L'inflation américaine a accéléré à un sommet de trois ans en mai, l'indicateur préféré de la Fed montrant que les pressions sur les prix s'étendent au-delà des coûts de l'énergie.
L'indicateur d'inflation préféré de la Réserve fédérale a augmenté au rythme le plus rapide depuis plus de trois ans en mai, l'indice PCE de base atteignant 3,4 % alors que le conflit iranien a poussé les coûts de l'énergie à la hausse et élargi les pressions sur les prix dans l'ensemble des services. L'indice PCE global a grimpé de 4,1 % par rapport à l'année précédente, soit la plus forte augmentation depuis avril 2023, conformément à l'estimation consensuelle des économistes interrogés par Bloomberg.
« La persistance de l'inflation de base à ces niveaux supprime toute perspective restante de baisse de taux à court terme », a déclaré James Okafor, analyste macro chez Edgen. « L'objectif de 2 % de la Fed est désormais plus inaccessible qu'à tout moment au cours des deux dernières années, et l'élargissement des pressions sur les prix au-delà de l'énergie suggère qu'il ne s'agit pas d'un choc d'offre ponctuel. »
L'indice PCE de base, qui exclut les composantes volatiles que sont l'alimentation et l'énergie, a augmenté de 0,3 % par rapport à avril, accélérant par rapport à une progression mensuelle de 0,2 % au cours de la période précédente et conforme aux attentes.
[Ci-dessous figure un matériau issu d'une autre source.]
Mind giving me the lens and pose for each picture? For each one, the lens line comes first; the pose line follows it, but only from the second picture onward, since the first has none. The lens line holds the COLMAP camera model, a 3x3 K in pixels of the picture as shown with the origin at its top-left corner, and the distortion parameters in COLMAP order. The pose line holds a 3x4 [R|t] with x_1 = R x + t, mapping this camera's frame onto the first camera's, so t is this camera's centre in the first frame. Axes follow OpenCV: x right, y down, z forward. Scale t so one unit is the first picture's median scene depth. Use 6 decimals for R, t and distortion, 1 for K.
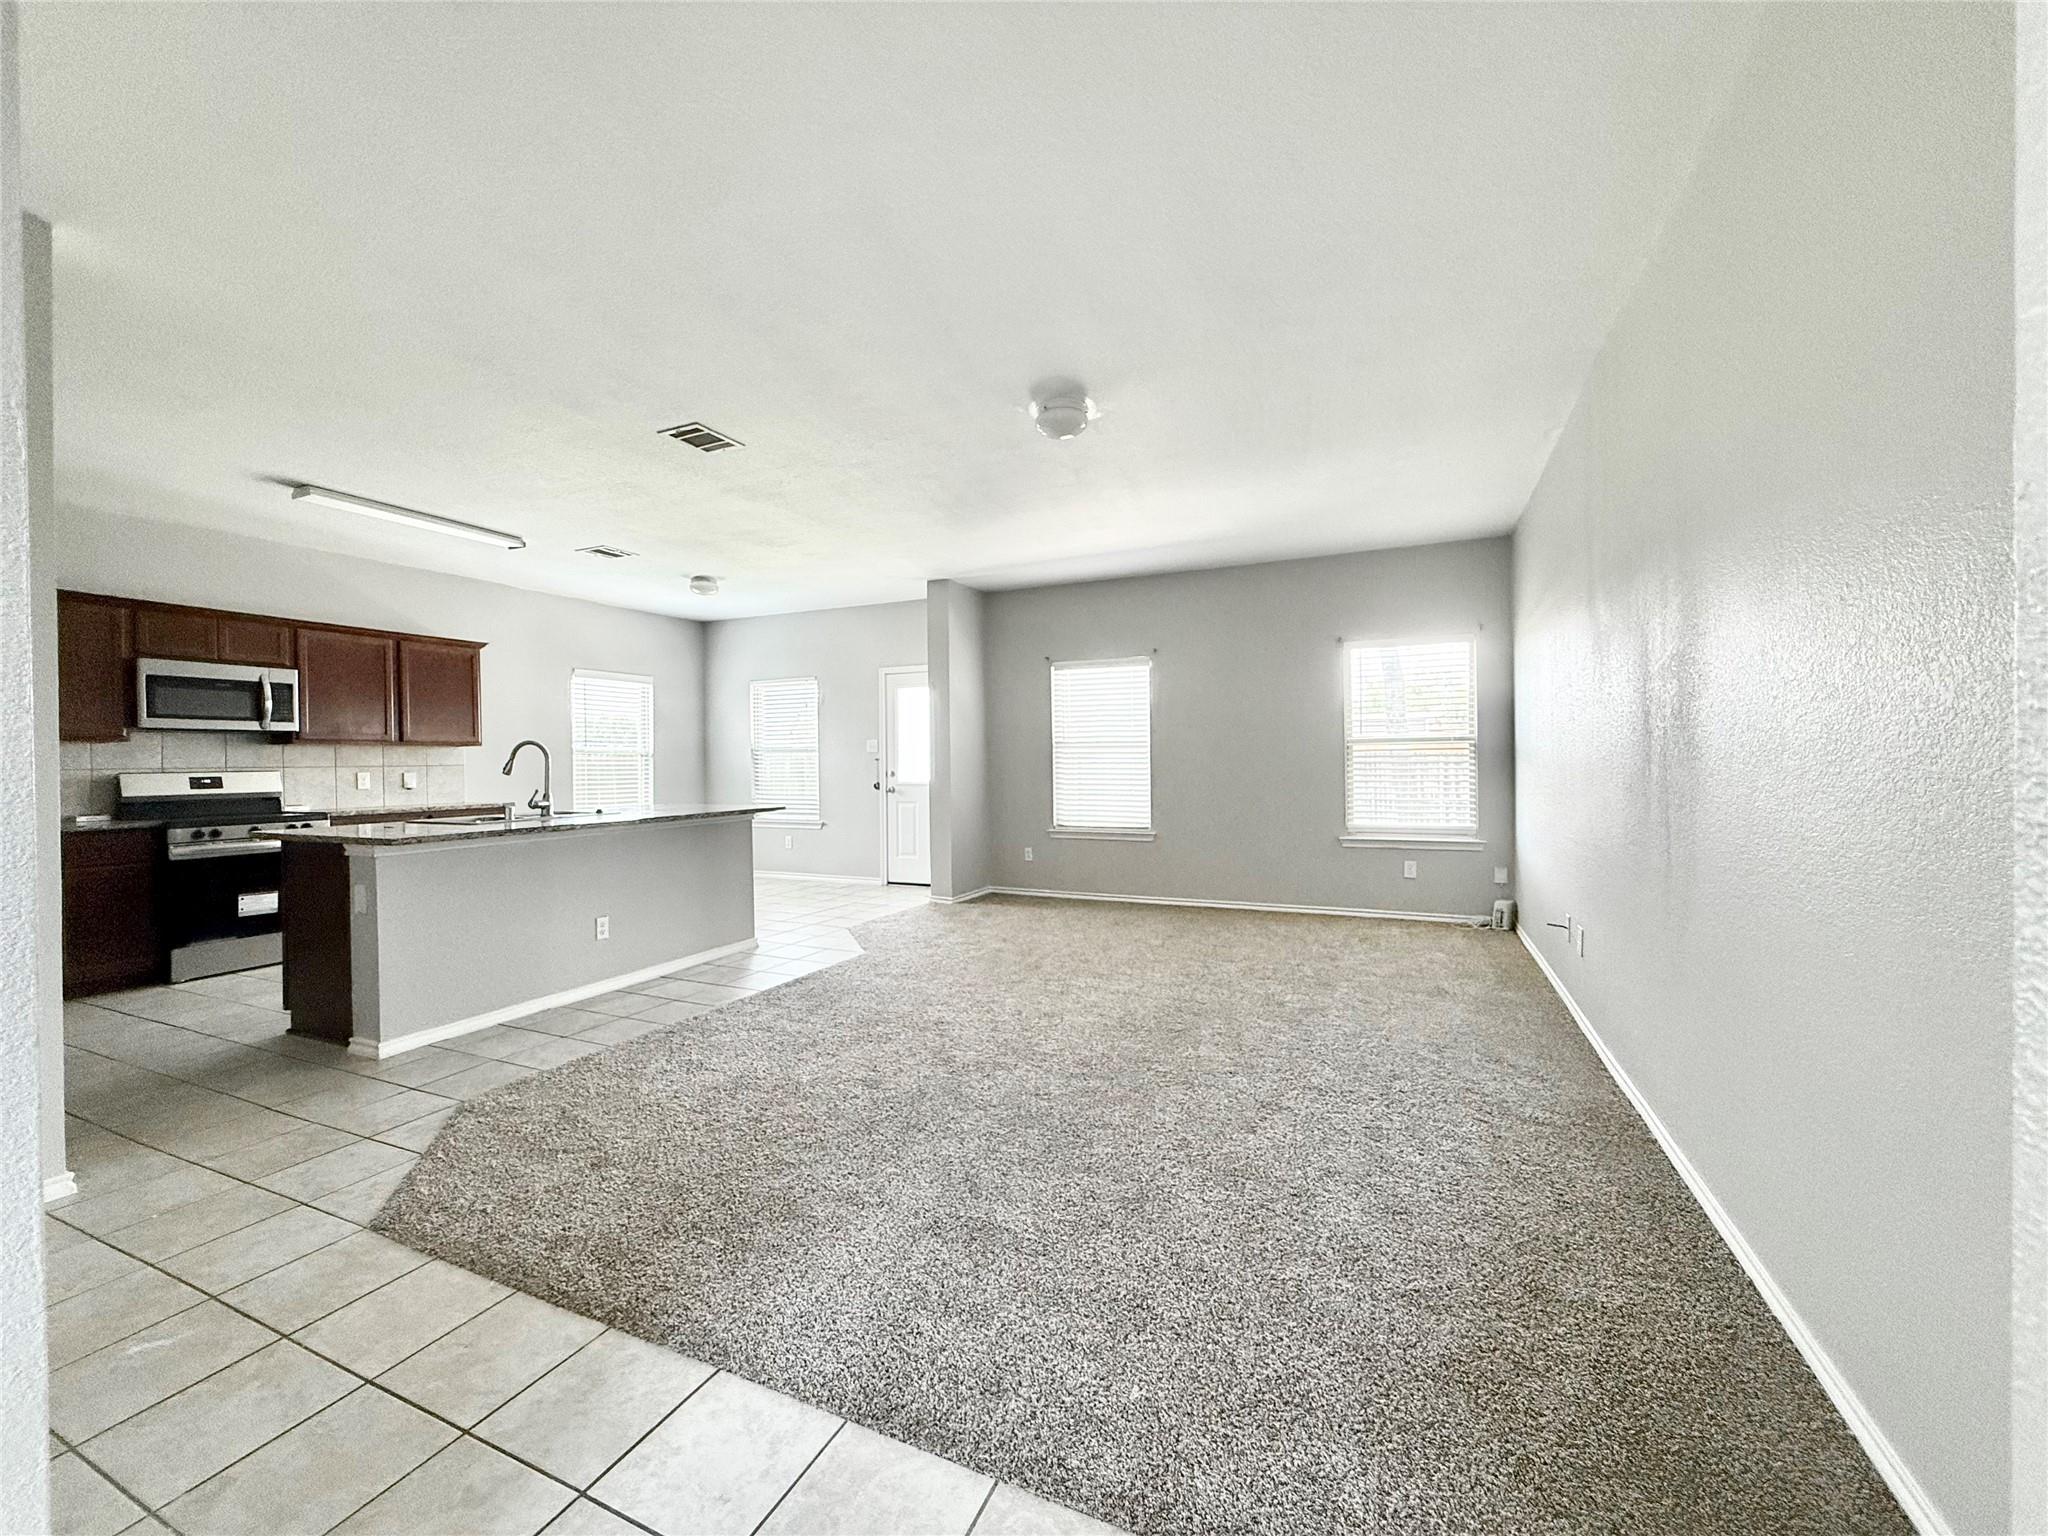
lens RADIAL K [[818.2, 0, 1016.1], [0, 818.2, 772.0], [0, 0, 1]] dist [-0.001195, 0.000045]
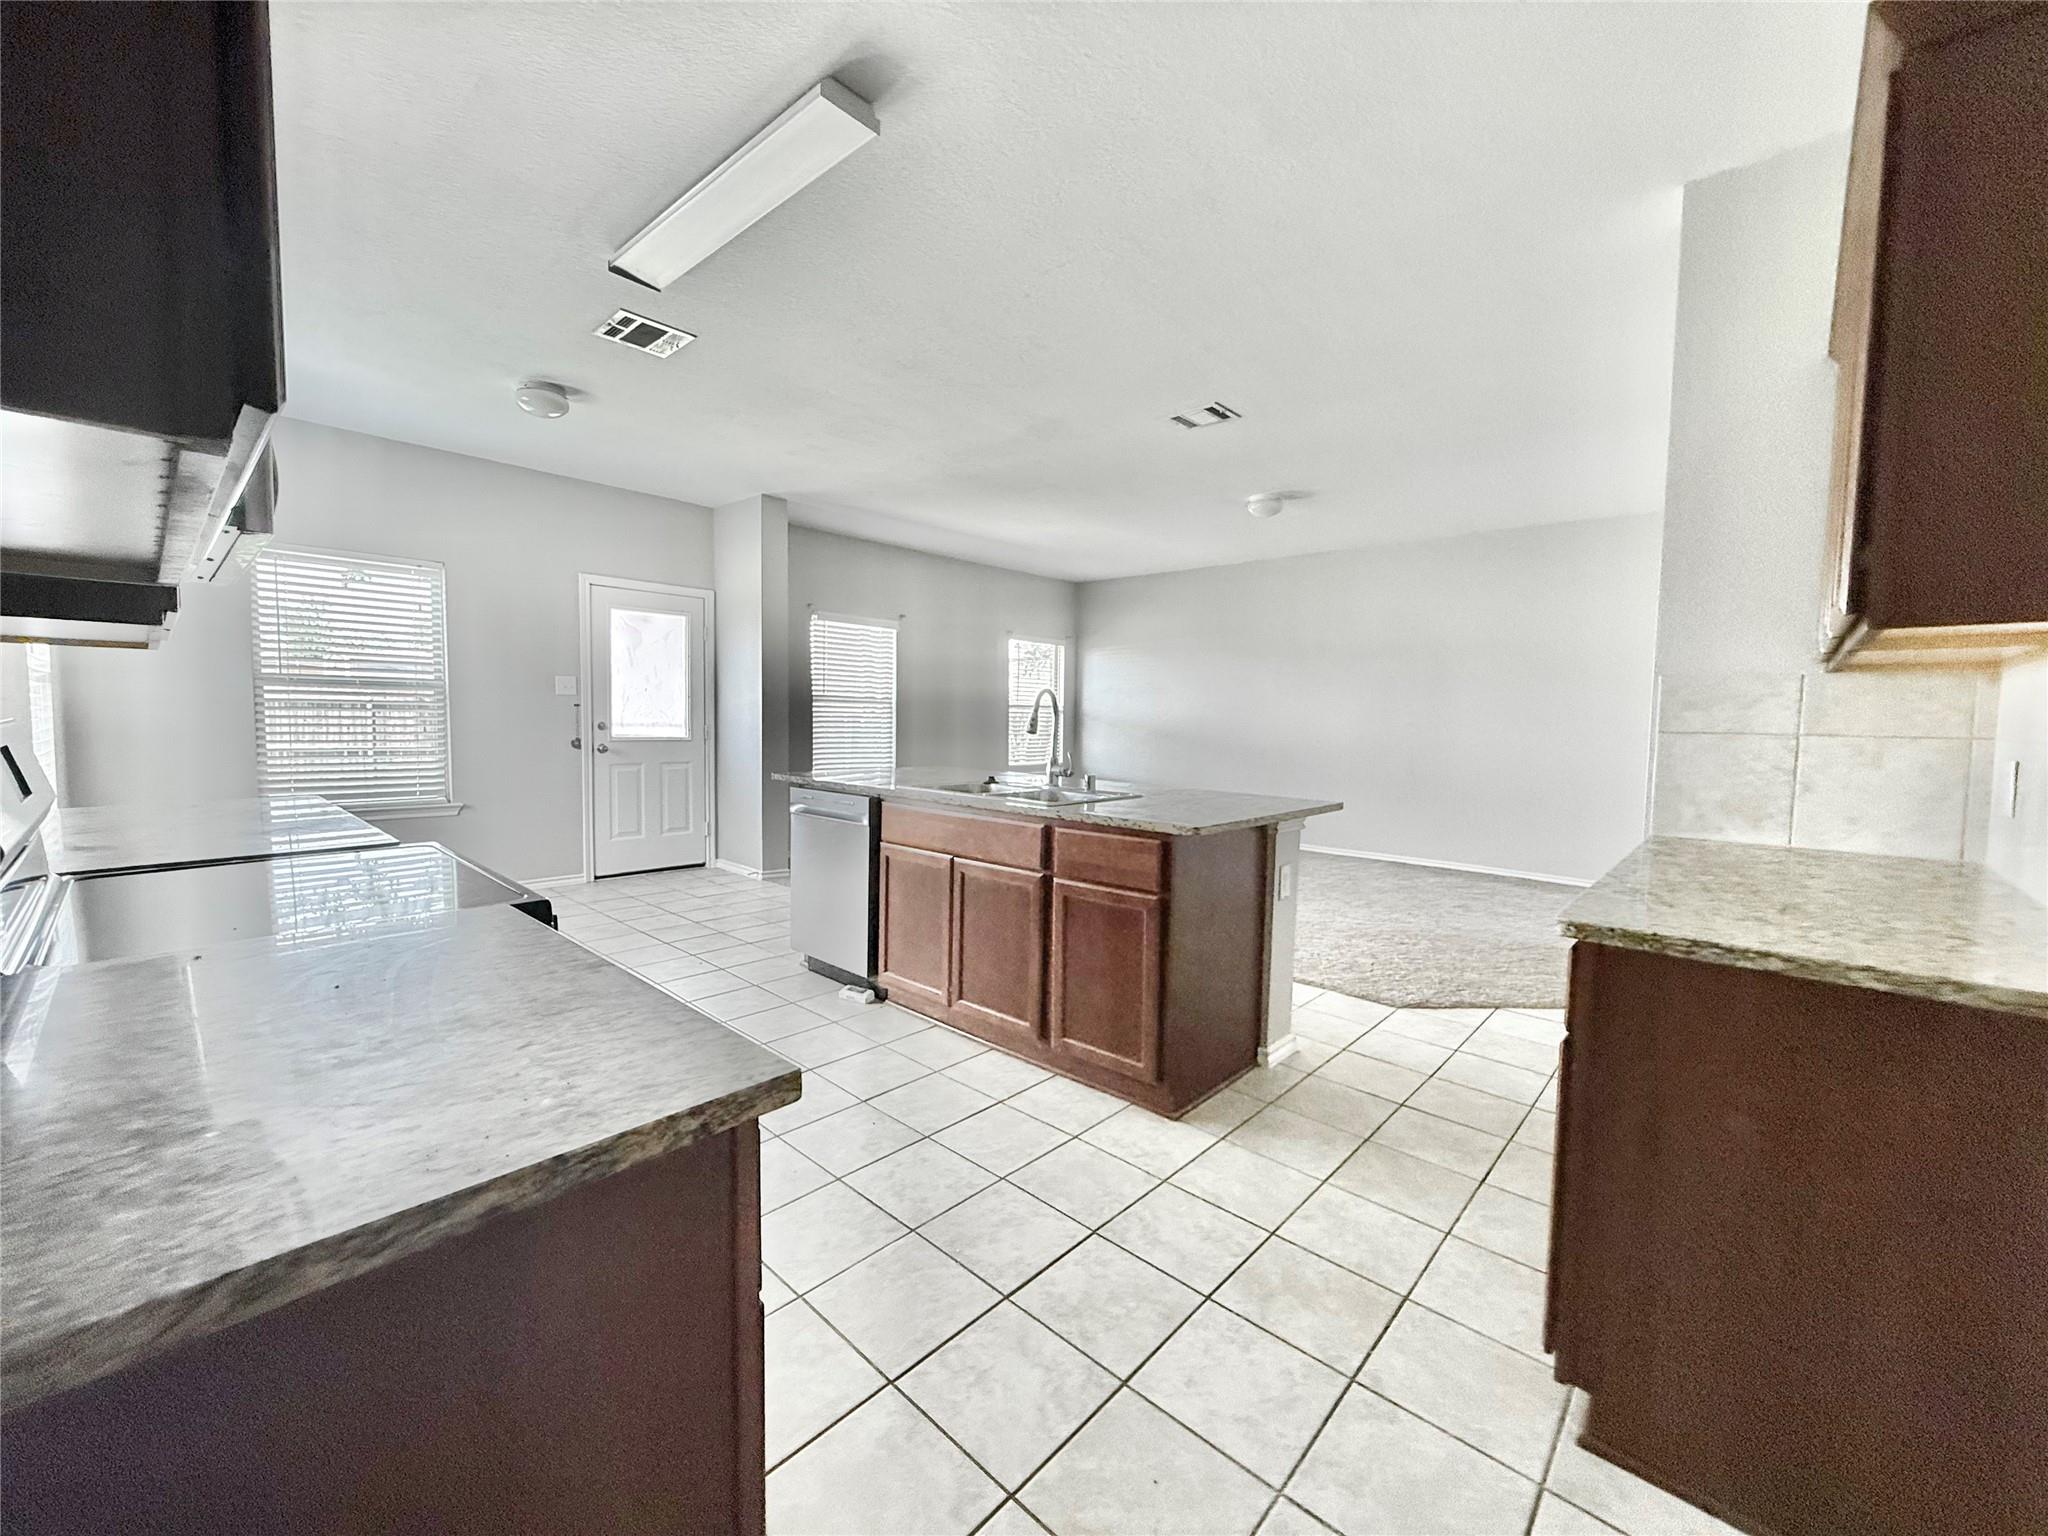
lens RADIAL K [[818.2, 0, 1020.0], [0, 818.2, 767.7], [0, 0, 1]] dist [-0.001195, 0.000045]
pose [[0.301435, -0.041656, 0.952576, -0.914325], [-0.008960, 0.998877, 0.046516, 0.002504], [-0.953444, -0.022556, 0.300724, 0.550668]]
Sur une base annuelle, la lecture de base de 3,4 % a été révisée à la hausse par rapport aux 3,3 % précédemment annoncés pour avril, marquant le troisième mois consécutif d'accélération. L'indice global a été tiré vers le haut par une flambée mensuelle de 1,2 % des prix de l'énergie, que le Bureau of Economic Analysis a attribuée aux perturbations découlant du conflit iranien.
Ces données compliquent la trajectoire politique de la Fed avant sa réunion de juillet. Les marchés des contrats à terme sur les taux d'intérêt ont pratiquement exclu toute possibilité de baisse en 2026, la première réduction d'un quart de point de base n'étant désormais pas entièrement anticipée avant le deuxième trimestre 2027, selon les données de CME FedWatch. Le rendement du Trésor à 2 ans a augmenté de 8 points de base à 4,87 % après la publication, tandis que le S&P 500 a chuté de 0,6 % alors que les opérateurs réévaluaient les perspectives de taux. L'indice du dollar américain a grimpé de 0,3 % à 105,8, prolongeant sa progression depuis le début de l'année.
Les dépenses de consommation, qui représentent environ les deux tiers de la production économique américaine, ont augmenté de 0,4 % en mai par rapport au mois précédent, selon les données, suggérant que les ménages continuent de puiser dans l'épargne constituée pendant la pandémie pour maintenir leurs niveaux de consommation. Le revenu personnel disponible réel n'a progressé que de 0,1 %, ce qui indique que le rythme des dépenses pourrait être insoutenable si l'inflation reste élevée. Le taux d'épargne personnel est tombé à 3,2 %, son plus bas niveau depuis décembre 2022.
La dernière fois que l'indice PCE de base s'est établi au-dessus de 3,4 %, c'était en octobre 2023, lorsqu'il s'établissait à 3,5 %. Au cours des six mois suivant cette lecture, le S&P 500 a bondi de 14 %, les marchés anticipant que la Fed finirait par s'orienter vers un assouplissement — un scénario qui semble désormais beaucoup moins probable compte tenu du contexte géopolitique actuel. Le conflit iranien ajoute un choc d'offre que la Fed dispose de moyens limités pour contrer par la seule gestion de la demande, ce qui accroît le risque d'une période prolongée d'inflation supérieure à l'objectif.